His choice of Mr. Hegseth is borne out of right-wing grievances that have been building for a long time over the failures of the wars in Iraq and Afghanistan. Many of these frustrations are understandable, but the remedies Mr. Trump proposes are dangerous. His disdain for international rules could eviscerate the laws of war that emerged from the devastation of two world wars. His threats of territorial expansion could intensify a period of nationalist aggression. His tirades against enemies within the United States foreshadow MAGA social engineering and domestic intervention by the Pentagon. In Mr. Hegseth, he has found a loyal vessel for this project, someone who could channel his blend of jingoism and anger to fundamentally alter the character of the military.
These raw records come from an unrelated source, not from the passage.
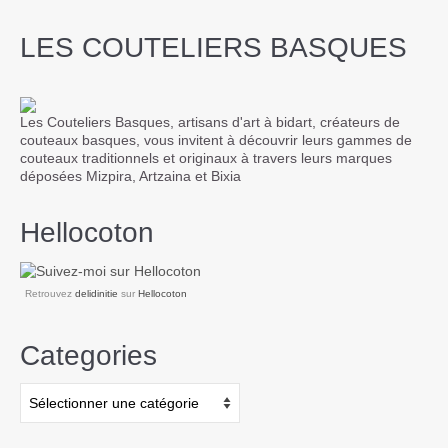
LES COUTELIERS BASQUES
Les Couteliers Basques, artisans d'art à bidart, créateurs de
couteaux basques, vous invitent à découvrir leurs gammes de
couteaux traditionnels et originaux à travers leurs marques
déposées Mizpira, Artzaina et Bixia
Hellocoton
Retrouvez
delidinitie
sur
Hellocoton
Categories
Almost a decade ago, Mr. Trump announced his presidential campaign by warning that the United States was in trouble. “We don’t have victories anymore,” he said. “We used to have victories but we don’t have them.” He’d emerged out of a right-wing media ecosystem filled with belligerent nationalism and promises of great victories after the Sept. 11 attacks. George W. Bush committed the United States to “the ultimate goal of ending tyranny in our world.” Even as the wars started to go badly, Vice President Dick Cheney talked about an Iraqi insurgency in its “last throes.” The people most conditioned to believe these promises were consumers of right-wing media, which increased their sense of betrayal when it became clear they’d been misled.

Mr. Hegseth experienced the wars in person, serving in Iraq and Afghanistan. After initially defending post-Sept. 11 policies, he joined many on the right in pivoting to blame enemies within for America’s failures abroad — a common outcome when superpowers don’t win wars. Like Mr. Trump, he focused on liberals and Islam, as well as changing demographics and social mores that had crept into the military through the repeal of Don’t Ask Don’t Tell, diversity initiatives and women in combat.
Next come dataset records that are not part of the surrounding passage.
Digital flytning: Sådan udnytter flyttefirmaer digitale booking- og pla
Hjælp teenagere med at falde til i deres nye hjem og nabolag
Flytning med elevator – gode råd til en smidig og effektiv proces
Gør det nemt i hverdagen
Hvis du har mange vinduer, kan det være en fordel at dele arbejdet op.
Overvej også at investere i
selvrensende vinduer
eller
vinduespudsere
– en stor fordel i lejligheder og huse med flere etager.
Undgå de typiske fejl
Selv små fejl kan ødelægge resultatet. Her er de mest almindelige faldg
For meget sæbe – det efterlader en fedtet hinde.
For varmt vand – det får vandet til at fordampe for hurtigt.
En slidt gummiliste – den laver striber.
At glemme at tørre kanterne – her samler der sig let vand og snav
Meanwhile, many veterans who served tours in grinding wars with murky objectives returned to communities grappling with deindustrialization and the financial crisis and disoriented by social change. Social media mainlined resentment and conspiracy theories, unraveling the confidence of Bush-era triumphalism: We don’t have victories anymore.
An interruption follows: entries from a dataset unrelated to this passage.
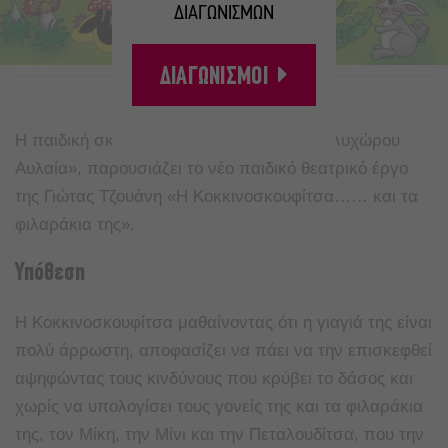
ΔΙΑΓΩΝΙΣΜΩΝ
ΔΙΑΓΩΝΙΣΜΟΙ
A
A
Η παιδική σκηνή του ανακαινισμένου «Πολυχώρου
Αυλαία», παρουσιάζει το νέο παιδικό θεατρικό έργο
της Γιώτας Τζουάνη «Η Κοκκινοσκουφίτσα…… και τα
φιλαράκια της».
Υπόθεση
Η Κοκκινοσκουφίτσα μαθαίνοντας ότι η γιαγιά της είναι
πολύ άρρωστη, αποφασίζει να πάει να την επισκεφθεί
αψηφώντας τους κινδύνους που κρύβει το δάσος και
χωρίς να υπολογίσει τους γονείς της και τα φιλαράκια
της, τον Μίκη, την Μίνι και την Πεταλουδίτσα, που την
Mr. Trump harnessed this negative energy. He dispensed with arguments about how the Iraq war could have been won by arguing, rightly, that it should never have been fought. If he had a critique of the conduct of the war, it was that we constrained our troops by following the laws of war and didn’t take the oil. He cast the United States as full of enemies contributing to decline. As he became the dominant figure on the political right, media personalities including Mr. Hegseth amplified these messages, simultaneously responding to Mr. Trump, sharpening his critiques and shifting the discourse in directions once viewed as extreme.